第5話 一番割を食ったのは米軍

しばらく後、長官公室に現れた大和の艦長はまだ茫然としたような表情のまま山本から大和に搭載された副砲弾の供出の指示を受けた。

「は、はぁ。了解しました。砲術長と主計長に供出分の準備をさせます。」

困惑しながらも上体を相対する山本の執務机の上に乗り出しながら尋ねた。

「長官、此度の演習、本当に長官が企画したものなのですか。私にはどう考えても八品中佐の独断であるようにしか考えられなかったのですが。

第一、艦長である私にすら通達がないというのはおかしすぎます。下手をすれば乗組員達は機銃座に弾薬を運び込んで甲板上を掃射していたかもしれません。あまりにも危険です。」

たしかにその通りなのである。甲板上に配置された二五ミリ機関銃を水平状態にして乱射されたら人体など一瞬でバラバラにされてしまう。
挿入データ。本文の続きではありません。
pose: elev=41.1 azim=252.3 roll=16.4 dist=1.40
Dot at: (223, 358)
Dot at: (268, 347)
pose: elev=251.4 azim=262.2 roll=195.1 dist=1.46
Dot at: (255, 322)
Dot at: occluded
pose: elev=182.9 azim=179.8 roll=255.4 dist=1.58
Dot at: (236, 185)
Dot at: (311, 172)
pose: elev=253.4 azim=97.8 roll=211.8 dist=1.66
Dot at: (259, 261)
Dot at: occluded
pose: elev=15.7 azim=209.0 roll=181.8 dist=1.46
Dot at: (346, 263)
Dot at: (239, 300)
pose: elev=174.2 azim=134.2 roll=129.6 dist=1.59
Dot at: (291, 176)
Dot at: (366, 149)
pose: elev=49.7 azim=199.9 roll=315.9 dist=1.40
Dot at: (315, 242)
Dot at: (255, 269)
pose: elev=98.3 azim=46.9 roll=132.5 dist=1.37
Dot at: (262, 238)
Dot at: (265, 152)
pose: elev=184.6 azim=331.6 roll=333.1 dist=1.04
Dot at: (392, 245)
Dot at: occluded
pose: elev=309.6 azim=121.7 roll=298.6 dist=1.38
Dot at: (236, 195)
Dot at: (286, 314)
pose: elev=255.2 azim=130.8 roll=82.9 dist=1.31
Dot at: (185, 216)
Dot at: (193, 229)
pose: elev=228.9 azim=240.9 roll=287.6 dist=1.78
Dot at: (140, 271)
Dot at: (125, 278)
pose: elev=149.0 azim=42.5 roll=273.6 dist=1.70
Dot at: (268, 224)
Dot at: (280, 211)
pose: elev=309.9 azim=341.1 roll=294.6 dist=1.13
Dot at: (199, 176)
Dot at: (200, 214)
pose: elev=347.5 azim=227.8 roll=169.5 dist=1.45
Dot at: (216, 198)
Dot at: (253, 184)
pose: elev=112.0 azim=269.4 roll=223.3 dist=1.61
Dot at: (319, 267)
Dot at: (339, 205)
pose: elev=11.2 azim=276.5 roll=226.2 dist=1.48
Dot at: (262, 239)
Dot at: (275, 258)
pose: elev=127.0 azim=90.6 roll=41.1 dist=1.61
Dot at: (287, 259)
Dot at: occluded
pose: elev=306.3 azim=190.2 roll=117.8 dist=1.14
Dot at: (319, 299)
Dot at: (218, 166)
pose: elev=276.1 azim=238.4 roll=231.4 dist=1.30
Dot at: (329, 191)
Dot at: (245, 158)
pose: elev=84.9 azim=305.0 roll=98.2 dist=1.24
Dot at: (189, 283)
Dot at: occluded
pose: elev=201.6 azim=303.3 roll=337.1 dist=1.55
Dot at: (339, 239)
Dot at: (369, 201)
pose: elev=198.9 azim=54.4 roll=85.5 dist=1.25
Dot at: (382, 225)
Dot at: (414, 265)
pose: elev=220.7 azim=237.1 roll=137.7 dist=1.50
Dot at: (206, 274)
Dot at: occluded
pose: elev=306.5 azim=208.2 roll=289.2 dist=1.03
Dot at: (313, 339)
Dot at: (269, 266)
もっとも今回そういったことは起こらず、何より真っ先に武器庫や弾薬庫を抑えた揖斐陸戦隊はその統率のとれた動きで丸腰の大和乗組員を寄せ付けなかったのである。


さすがにすべてを隠蔽することはできないことが分かっていただけに驚いた様子もなく山本は質問に答えた。

「確かに貴官の言うとおりあれは八品中佐の独断だよ。だが彼女の行った事は儂からの命令だとしておいてもらいたい。さもないと八品中佐はもちろん貴官を含め多くの者たちを懲罰送りにせねばならなくなる。そもそも今回の彼女の行動は戦闘艦の指揮官として多くの人命を預かる身であれば称えるべきものだ。出撃予定の艦には弾薬がなく、出撃予定の無い艦に弾薬が満載とあれば不条理に考えざるをえないだろう。まぁだからと言って旗艦を武力制圧するのはやりすぎだがな。」

「だが実際に実りの多いものであった。本来ならこの大和がこれほど簡単に制圧されるということはあってはならんのだ。いくら味方の勢力圏であっても、な。我が方の真珠湾奇襲が成功した背景には米海軍が味方勢力圏内だと油断していたことも少なくない。敵の二の舞を演じてはならん。

その点今回八品中佐の陸戦隊は僅かな数で重要部署と儂の身柄を押さえた。いくら油断していたといってもわずか一〇分で制圧されては他艦からの応援もなにも出来まい。実際他艦が状況を把握したのは儂が演習終了を宣言した後だったではないか。

味方勢力圏だからということは言い訳にできん。

仮に今回八品中佐がクーデターを画策していたら間違いなく成功していただろう。

五.一五事件を繰り返してはならんのだ。今回の事を教訓に艦内警備の見直しを徹底してほしい。」

山本の命令に背筋を整えた艦長は見事な敬礼を返すと急ぎ退出していった。


こののち日本海軍の各艦艇の艦内警備が見直され、米軍特殊部隊が艦艇強襲強奪を企図した際には見事これを阻むことに成功している。

ちなみに阻止できた理由は八品中佐に触発された海軍の若手士官や下士官がどうすれば八品中佐たちに一泡吹かせられるかをしゃかりきになって考えた結果、異様なほど奇襲などの異常事態への対応手段を用意していたためである。

米軍が警戒手薄と見込んで奇襲しようとした艦は実は艦内警備訓練であわよくば八品中佐を油断させ、一泡吹かせようと訓練していただけなのだが、結果的に罠を張っていたところに、のこのこと米軍はかかってしまい、一網打尽の憂き目にあう。

ここでも八品中佐の先見の明が正しかったことが実証されたのだ。